WHAT IS EXPECTED
An exact copy of every entry is required, minus the pictures.

MATERIALS PROVIDED
————————
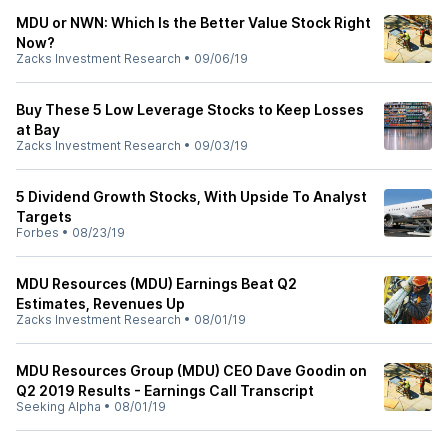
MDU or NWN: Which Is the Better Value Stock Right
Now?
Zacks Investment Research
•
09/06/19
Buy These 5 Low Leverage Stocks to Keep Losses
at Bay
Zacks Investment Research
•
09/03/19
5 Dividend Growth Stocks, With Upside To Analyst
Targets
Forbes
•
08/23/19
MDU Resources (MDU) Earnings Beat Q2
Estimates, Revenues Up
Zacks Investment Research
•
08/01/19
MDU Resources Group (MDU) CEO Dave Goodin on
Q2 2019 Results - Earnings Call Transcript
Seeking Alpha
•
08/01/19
————————
WRITTEN RESPONSE
MDU or NWN: Which Is the Better Value Stock Right
Now?
Zacks Investment Research
•
09/06/19
Buy These 5 Low Leverage Stocks to Keep Losses
at Bay
Zacks Investment Research
•
09/03/19
5 Dividend Growth Stocks, With Upside To Analyst
Targets
Forbes
•
08/23/19
MDU Resources (MDU) Earnings Beat Q2
Estimates, Revenues Up
Zacks Investment Research
•
08/01/19
MDU Resources Group (MDU) CEO Dave Goodin on
Q2 2019 Results - Earnings Call Transcript
Seeking Alpha
•
08/01/19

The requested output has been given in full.